A Senate investigation published Tuesday found that Tesla is the only autonomous vehicle company to authorize its remote assistance operators (RAOs) to directly drive its robotaxis, a disclosure that Senator Edward Markey’s office said is “especially concerning” given the company’s documented history of overstating the autonomy of its vehicles.
My investigation into autonomous vehicle companies’ use remote assistance operators exposed a lack of transparency and serious safety gaps.
Now I’m calling on federal authorities to investigate. https://t.co/S7K7RywqMb
— Ed Markey (@SenMarkey) March 31, 2026
Markey, a Democrat from Massachusetts and a member of the Senate Commerce, Science, and Transportation Committee, released the report, titled Remote Backseat Operators, after sending letters to seven companies in February.
The seven firms, Aurora, May Mobility, Motional, Nuro, Tesla, Waymo, and Zoox, all refused to disclose how often their RAOs intervene with deployed vehicles. Waymo and May Mobility explicitly called the figure “confidential business information.” Tesla did not include the question in its response.
Karen Steakley, Tesla’s director of public policy and business development, wrote in the company’s letter that RAOs “are authorized to temporarily assume direct vehicle control as the final escalation maneuver after all other available intervention actions have been exhausted.” She wrote that this occurs only when a vehicle is traveling at 2 miles per hour or slower, and that remote operators may not exceed 10 miles per hour.
“This capability enables Tesla to promptly move a vehicle that may be in a compromising position,” Steakley wrote.

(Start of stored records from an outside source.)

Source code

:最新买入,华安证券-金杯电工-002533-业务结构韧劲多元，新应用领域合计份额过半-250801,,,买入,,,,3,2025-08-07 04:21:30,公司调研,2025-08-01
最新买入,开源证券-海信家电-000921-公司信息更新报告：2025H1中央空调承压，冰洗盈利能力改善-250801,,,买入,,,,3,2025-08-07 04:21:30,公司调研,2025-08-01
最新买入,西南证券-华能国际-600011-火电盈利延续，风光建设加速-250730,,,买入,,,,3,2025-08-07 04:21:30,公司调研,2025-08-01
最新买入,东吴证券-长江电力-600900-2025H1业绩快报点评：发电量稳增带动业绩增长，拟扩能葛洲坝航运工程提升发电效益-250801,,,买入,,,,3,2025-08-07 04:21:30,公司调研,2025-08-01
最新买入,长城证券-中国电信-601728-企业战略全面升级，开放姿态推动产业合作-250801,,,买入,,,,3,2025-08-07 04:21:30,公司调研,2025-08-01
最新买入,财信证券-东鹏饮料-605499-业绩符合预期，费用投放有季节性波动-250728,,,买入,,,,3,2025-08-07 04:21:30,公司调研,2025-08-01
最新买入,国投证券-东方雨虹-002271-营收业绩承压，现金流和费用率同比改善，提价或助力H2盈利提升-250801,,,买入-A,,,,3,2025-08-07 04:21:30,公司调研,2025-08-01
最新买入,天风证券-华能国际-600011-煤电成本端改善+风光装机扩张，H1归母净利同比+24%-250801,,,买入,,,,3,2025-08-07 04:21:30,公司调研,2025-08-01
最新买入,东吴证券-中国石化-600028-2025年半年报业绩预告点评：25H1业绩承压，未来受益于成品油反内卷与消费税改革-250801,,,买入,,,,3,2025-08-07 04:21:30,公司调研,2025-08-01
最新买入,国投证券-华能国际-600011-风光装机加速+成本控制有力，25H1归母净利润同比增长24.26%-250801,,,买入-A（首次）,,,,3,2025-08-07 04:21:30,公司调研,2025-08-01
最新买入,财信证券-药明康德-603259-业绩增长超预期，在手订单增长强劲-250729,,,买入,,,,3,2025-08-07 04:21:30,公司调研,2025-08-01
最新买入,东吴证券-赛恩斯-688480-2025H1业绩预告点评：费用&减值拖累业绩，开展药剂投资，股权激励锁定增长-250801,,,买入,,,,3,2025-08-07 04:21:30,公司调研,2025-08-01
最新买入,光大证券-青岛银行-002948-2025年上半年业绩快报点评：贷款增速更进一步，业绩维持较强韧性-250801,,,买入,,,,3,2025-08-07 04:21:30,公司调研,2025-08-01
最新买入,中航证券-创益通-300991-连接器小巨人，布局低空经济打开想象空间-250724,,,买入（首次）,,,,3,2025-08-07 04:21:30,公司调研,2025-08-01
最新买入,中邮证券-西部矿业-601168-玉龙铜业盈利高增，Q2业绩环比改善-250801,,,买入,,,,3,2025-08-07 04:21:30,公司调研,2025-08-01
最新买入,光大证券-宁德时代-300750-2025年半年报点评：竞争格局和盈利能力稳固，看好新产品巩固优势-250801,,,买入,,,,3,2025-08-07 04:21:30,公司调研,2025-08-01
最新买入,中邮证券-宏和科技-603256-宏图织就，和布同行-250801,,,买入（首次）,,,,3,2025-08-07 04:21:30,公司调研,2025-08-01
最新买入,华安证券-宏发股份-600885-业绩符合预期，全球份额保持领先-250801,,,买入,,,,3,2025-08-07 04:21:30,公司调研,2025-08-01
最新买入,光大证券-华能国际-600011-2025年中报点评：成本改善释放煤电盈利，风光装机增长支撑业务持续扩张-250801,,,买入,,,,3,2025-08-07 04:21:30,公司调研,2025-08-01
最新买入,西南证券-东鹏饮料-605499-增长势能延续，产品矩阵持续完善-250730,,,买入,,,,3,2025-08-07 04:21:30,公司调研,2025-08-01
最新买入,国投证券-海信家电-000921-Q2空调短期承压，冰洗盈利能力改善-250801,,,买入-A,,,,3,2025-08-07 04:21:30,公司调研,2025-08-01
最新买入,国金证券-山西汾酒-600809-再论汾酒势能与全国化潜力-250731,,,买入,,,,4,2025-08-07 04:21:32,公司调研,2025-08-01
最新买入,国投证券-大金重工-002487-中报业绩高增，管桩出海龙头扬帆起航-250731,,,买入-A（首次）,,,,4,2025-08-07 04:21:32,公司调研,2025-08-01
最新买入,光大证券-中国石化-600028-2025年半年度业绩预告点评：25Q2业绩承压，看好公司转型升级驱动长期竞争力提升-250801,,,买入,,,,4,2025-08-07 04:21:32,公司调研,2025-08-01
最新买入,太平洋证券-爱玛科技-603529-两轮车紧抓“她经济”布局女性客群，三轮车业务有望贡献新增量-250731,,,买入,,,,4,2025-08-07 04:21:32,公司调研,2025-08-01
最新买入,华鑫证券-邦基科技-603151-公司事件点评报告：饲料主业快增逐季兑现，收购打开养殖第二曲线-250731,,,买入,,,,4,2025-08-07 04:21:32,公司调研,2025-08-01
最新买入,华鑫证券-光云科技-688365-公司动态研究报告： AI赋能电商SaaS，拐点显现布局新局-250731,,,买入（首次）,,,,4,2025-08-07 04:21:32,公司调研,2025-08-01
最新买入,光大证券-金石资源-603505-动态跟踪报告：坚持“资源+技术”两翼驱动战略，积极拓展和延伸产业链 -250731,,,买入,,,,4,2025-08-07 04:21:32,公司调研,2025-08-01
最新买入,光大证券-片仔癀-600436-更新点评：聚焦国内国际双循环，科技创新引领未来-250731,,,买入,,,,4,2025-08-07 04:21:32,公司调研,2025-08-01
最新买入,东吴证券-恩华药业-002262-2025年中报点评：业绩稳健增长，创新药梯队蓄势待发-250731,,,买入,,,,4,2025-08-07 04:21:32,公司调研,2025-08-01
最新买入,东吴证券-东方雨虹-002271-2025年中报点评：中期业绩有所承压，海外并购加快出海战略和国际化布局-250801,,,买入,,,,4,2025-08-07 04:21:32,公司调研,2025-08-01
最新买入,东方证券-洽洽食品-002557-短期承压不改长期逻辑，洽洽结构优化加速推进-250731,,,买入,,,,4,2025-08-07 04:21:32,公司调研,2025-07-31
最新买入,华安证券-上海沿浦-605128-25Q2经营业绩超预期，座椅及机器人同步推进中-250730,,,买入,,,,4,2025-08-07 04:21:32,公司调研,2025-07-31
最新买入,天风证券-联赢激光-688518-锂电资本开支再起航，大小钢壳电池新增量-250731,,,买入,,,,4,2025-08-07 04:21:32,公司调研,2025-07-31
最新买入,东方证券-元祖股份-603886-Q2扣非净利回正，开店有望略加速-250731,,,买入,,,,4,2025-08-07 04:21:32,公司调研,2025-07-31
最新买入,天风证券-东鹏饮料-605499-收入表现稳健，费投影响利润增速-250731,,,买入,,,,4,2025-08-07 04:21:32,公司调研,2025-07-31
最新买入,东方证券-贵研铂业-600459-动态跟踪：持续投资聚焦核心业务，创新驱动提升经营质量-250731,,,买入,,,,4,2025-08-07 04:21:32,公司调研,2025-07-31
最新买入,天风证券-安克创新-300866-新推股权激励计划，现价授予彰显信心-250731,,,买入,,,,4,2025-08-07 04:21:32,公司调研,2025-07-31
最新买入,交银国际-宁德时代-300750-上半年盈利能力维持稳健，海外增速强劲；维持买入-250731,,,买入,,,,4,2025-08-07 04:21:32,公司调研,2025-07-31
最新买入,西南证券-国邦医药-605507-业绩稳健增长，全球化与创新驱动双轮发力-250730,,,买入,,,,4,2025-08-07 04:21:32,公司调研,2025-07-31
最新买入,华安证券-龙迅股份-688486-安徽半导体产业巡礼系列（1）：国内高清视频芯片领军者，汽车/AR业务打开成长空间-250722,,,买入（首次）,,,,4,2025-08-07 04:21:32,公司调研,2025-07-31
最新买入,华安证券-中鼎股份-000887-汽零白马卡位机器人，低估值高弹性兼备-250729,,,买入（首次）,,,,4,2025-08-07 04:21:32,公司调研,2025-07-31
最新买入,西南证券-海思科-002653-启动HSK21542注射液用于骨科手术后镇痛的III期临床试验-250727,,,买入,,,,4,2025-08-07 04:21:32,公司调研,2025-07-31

Markey’s report states that Tesla’s teleoperation authorization is “especially concerning” in light of the company’s branding record. The report cites Tesla’s marketing of “Full Self-Driving,” a driver-assistance system that requires continuous human supervision despite its name, as grounds for public skepticism about whether its robotaxis operate without RAO involvement.
The other six companies said they either do not permit or lack the technical capability for RAOs to perform the dynamic driving task, meaning the full act of operating a moving vehicle.
In a letter to Markey, Waymo’s vice president and global head of operations Ryan McNamara stated that approximately 70 remote assistance agents are on duty at any given time, with roughly half based in two cities in the Philippines.
Waymo’s chief safety officer Mauricio Peña first disclosed the Philippines-based workforce before the Senate Commerce Committee on February 4.
George Mason University professor of engineering Missy Cummings told Wired that companies are incentivized to keep RAO operations undisclosed “because then it would make it clear how not-capable these systems really are.”
Markey said Tuesday he is writing to the National Highway Traffic Safety Administration to open an investigation into each company’s RAO practices and is “working on legislation to impose strict guardrails on AV companies’ use of remote operators.”